## CHECK YOUR UNDERSTANDING
(1) Please say whether each statement below agrees with the back surgery article, answering yes or no and quoting the deciding words of the article exactly. (a) Moss left the hospital on March 3. (b) The radiofrequency ablation eased Moss's severe leg pain. (c) Moss worked full time as a registered nurse at FirstHealth Moore Regional Hospital.
(2) From the back surgery article, extract word for word the passage from "Moss’s condition was" up to and including "severe leg pain.".

## TEXT SECTION
________________________________________

Minimally invasive procedure relieves long-time back and leg pain
| Date Posted: 5/21/2010
Larry Van Carson M.D.
PINEHURST – For two years, Dianna Moss dealt with ever-increasing pain in her right leg and lower back.
Although she continued to work full time as a nursing instructor at Sandhills Community College and part time as a registered nurse at FirstHealth Moore Regional Hospital, she could barely walk and was in considerable pain by the end of each day. Two years ago, she developed numbness and tingling in her right leg, both feet and her toes.
“My quality of life was terrible,” she says.
On March 1, Larry Van Carson, M.D., of Carolina Neurosurgical Services, performed a spinal fusion procedure on Moss’s back that has changed her life. Thanks to the minimally invasive surgery, a first for Moore Regional Hospital, Moss left the hospital on March 3 with no pain, numbness or tingling in her legs. By the end of the month, she was back at work at the community college.
“I have gone from being a cripple to walking daily with no leg pain whatsoever,” Moss says. “Dr. Carson has given me my life back.”
According to Dr. Carson, Moss’s pain was caused by several problems, but the most significant issue involved a “slippage of the spine,” or spondylolisthesis. The condition causes a bone in the spine (vertebra) to slip forward, out of alignment, and onto the bone below it.
“Because there is instability and movement there, you have pain,” says Dr. Carson. “The nerve roots get stretched, and it hurts. Some people continue to have pain or progressive neurological deficits or weakness. The pain usually drives people in to see a doctor.”
Moss’s condition was further complicated by arthritis and spinal stenosis, a condition in which the spinal canal narrows and compresses the spinal cord and nerves.
During her two-year quest to get relief from her pain, Moss talked to several different physicians and tried a variety of treatments: acupuncture, physical therapy, epidurals and a “cocktail” of non-narcotic analgesics and muscle relaxers. In January, she had a radiofrequency ablation at the FirstHealth Back & Neck Pain Center. That helped the arthritis, but did nothing to improve her mobility or ease the severe leg pain.

________________________________________

(Structured pose outputs)
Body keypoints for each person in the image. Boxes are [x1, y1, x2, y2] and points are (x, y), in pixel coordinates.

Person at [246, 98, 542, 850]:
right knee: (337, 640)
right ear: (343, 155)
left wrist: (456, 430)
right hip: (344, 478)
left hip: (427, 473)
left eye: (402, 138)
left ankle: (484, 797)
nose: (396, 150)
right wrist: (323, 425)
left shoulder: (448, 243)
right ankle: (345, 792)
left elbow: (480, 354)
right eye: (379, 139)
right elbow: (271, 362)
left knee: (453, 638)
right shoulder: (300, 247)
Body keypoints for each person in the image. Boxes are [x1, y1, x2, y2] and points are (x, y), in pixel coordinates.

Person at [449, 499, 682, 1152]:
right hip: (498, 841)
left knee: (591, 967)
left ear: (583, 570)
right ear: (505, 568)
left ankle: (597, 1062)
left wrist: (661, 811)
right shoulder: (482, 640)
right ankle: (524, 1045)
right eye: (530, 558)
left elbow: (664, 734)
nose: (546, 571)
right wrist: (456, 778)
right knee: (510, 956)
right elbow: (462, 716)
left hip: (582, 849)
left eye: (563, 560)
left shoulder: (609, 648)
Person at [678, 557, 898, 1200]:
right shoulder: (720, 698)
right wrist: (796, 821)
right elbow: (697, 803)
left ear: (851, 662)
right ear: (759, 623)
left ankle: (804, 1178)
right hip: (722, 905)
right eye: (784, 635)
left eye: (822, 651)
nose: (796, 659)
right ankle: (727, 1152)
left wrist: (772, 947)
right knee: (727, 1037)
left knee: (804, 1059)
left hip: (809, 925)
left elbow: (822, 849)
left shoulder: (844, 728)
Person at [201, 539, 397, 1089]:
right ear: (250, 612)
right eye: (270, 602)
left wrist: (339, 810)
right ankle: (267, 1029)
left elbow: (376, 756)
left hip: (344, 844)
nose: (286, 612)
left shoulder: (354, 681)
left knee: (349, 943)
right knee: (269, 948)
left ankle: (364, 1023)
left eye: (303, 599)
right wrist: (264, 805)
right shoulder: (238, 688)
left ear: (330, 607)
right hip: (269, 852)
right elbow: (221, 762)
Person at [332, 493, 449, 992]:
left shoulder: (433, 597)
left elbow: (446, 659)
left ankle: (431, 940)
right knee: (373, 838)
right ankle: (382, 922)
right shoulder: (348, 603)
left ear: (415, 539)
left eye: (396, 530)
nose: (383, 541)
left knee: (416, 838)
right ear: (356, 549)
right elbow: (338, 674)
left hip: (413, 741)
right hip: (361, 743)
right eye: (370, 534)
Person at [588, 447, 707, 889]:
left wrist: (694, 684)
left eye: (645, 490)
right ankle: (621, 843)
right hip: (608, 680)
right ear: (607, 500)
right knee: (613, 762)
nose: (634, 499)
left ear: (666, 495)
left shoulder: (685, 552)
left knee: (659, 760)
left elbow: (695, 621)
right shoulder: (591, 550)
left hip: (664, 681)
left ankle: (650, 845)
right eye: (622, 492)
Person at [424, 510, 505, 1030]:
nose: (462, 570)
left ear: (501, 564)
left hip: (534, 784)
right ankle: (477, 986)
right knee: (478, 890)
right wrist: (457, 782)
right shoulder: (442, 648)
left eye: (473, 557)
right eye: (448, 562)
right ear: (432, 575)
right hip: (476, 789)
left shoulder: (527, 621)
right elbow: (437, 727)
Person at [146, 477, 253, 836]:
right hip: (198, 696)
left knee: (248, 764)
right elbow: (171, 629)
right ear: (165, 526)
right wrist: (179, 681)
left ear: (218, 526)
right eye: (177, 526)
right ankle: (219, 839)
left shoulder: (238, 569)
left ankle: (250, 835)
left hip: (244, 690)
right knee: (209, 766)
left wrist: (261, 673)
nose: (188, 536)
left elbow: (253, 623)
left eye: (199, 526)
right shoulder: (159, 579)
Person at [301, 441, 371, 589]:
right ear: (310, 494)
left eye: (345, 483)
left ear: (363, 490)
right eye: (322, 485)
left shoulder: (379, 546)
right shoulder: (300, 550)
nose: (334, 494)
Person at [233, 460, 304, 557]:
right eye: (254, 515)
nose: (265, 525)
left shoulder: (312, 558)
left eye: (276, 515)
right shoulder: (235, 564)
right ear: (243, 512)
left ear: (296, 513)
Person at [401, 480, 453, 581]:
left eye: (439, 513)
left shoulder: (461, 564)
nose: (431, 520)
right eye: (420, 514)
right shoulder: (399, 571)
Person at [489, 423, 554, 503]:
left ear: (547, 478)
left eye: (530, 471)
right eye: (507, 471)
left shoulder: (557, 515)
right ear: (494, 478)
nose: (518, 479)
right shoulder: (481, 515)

________________________________________

## RESULTS OF THE TASKS
(1)
(a) Yes: "Moss left the hospital on March 3 with no pain, numbness or tingling in her legs."
(b) No: "That helped the arthritis, but did nothing to improve her mobility or ease the severe leg pain."
(c) No: "part time as a registered nurse at FirstHealth Moore Regional Hospital"

(2)
Moss’s condition was further complicated by arthritis and spinal stenosis, a condition in which the spinal canal narrows and compresses the spinal cord and nerves.
During her two-year quest to get relief from her pain, Moss talked to several different physicians and tried a variety of treatments: acupuncture, physical therapy, epidurals and a “cocktail” of non-narcotic analgesics and muscle relaxers. In January, she had a radiofrequency ablation at the FirstHealth Back & Neck Pain Center. That helped the arthritis, but did nothing to improve her mobility or ease the severe leg pain.